Stored entries
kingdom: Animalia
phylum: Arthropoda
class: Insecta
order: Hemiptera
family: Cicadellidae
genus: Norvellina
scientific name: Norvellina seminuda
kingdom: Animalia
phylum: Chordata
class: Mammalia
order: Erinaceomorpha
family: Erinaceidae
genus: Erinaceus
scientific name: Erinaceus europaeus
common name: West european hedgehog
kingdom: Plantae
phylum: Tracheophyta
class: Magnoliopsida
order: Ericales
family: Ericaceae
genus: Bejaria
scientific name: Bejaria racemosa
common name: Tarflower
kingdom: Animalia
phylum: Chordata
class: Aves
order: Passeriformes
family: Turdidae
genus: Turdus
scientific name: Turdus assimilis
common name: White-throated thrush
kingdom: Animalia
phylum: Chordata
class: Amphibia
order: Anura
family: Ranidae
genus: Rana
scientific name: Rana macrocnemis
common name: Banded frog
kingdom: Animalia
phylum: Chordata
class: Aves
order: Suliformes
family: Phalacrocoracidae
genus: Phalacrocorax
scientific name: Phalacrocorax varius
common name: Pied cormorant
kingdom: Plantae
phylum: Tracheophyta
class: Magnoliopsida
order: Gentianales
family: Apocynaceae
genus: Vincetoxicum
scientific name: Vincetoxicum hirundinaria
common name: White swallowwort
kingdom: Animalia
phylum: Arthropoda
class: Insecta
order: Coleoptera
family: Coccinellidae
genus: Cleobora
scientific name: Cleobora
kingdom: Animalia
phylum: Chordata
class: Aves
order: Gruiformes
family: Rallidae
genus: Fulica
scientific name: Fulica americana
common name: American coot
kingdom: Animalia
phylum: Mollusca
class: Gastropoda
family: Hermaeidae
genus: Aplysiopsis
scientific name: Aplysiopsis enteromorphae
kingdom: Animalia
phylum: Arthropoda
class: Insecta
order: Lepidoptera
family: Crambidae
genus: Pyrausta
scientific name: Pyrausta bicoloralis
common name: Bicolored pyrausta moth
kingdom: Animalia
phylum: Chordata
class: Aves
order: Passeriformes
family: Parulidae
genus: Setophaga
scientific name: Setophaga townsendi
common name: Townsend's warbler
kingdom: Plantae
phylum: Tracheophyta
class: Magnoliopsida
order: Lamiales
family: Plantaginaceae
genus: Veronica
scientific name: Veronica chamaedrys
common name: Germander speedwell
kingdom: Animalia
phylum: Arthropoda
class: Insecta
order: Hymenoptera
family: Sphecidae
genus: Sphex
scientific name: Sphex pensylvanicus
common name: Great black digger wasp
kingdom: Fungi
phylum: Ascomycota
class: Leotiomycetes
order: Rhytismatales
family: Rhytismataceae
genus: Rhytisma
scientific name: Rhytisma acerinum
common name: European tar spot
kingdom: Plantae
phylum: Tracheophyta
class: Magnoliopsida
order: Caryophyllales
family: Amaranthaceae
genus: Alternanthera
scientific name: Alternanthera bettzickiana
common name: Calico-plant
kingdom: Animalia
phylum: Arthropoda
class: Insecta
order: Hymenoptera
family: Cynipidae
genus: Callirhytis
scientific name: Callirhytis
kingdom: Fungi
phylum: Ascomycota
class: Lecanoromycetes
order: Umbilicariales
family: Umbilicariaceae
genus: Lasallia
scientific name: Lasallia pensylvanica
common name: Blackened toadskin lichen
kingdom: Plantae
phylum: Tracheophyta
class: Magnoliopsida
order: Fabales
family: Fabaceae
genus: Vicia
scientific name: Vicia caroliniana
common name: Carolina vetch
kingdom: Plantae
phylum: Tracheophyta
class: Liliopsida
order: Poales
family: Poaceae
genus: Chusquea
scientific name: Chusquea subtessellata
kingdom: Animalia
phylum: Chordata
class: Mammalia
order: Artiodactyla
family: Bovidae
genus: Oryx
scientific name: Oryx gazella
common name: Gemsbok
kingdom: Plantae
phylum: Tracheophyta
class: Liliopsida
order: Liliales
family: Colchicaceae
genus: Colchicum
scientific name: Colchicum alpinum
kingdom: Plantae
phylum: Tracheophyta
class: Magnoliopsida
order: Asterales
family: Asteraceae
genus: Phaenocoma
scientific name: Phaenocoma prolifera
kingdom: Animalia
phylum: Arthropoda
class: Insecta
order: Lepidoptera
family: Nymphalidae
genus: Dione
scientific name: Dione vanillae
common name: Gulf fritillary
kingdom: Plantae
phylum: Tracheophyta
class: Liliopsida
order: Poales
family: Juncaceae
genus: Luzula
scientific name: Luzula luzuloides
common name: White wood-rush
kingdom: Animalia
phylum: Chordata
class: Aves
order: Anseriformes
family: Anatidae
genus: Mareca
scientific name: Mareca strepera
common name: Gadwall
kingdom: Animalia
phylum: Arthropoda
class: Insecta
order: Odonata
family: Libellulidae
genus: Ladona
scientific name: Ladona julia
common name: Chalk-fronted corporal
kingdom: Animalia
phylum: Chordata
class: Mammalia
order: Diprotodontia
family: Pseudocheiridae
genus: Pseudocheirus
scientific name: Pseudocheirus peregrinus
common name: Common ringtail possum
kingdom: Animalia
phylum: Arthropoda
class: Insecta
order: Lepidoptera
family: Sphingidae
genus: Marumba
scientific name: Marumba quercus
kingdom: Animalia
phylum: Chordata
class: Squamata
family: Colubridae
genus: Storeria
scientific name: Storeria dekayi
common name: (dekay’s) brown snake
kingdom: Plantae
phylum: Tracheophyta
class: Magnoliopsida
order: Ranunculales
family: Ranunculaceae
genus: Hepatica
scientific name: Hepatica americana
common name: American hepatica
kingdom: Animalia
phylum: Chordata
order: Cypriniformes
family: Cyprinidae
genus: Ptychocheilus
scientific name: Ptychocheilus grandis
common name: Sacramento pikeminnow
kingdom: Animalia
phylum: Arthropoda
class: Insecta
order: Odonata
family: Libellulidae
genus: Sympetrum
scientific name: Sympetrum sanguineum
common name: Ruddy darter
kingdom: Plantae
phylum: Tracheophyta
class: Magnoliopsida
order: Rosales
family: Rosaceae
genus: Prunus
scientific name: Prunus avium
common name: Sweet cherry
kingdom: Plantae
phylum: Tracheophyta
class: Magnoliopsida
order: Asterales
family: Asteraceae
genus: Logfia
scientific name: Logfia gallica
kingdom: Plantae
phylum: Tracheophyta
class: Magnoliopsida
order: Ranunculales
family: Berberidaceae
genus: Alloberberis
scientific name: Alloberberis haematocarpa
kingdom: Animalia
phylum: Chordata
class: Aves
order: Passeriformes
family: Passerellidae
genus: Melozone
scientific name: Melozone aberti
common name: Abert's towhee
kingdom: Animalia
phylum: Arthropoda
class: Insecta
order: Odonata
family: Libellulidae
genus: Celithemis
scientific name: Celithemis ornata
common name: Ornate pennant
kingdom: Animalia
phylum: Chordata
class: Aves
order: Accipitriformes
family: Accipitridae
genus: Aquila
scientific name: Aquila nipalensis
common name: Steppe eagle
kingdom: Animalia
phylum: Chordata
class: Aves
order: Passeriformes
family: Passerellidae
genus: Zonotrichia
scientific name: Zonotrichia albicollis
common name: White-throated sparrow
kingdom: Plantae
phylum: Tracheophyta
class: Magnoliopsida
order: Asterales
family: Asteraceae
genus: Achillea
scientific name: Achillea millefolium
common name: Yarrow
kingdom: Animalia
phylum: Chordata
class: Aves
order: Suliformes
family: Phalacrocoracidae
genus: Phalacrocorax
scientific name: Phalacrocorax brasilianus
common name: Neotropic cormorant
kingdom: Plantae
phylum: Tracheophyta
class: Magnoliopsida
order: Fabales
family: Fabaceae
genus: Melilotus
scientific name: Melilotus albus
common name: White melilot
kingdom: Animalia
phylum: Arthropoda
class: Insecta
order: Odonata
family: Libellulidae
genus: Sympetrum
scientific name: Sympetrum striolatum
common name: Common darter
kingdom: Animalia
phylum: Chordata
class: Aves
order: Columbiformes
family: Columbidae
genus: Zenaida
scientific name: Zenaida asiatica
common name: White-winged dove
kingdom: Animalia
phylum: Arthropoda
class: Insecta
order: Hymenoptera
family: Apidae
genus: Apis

■ **WHAT IS EXPECTED**
Write out the stretch of lines from the one containing "family: Hermaeidae" through the one containing "scientific name: Pyrausta bicoloralis", copying each line exactly.

■ **EXERCISE RESULT**
family: Hermaeidae
genus: Aplysiopsis
scientific name: Aplysiopsis enteromorphae
kingdom: Animalia
phylum: Arthropoda
class: Insecta
order: Lepidoptera
family: Crambidae
genus: Pyrausta
scientific name: Pyrausta bicoloralis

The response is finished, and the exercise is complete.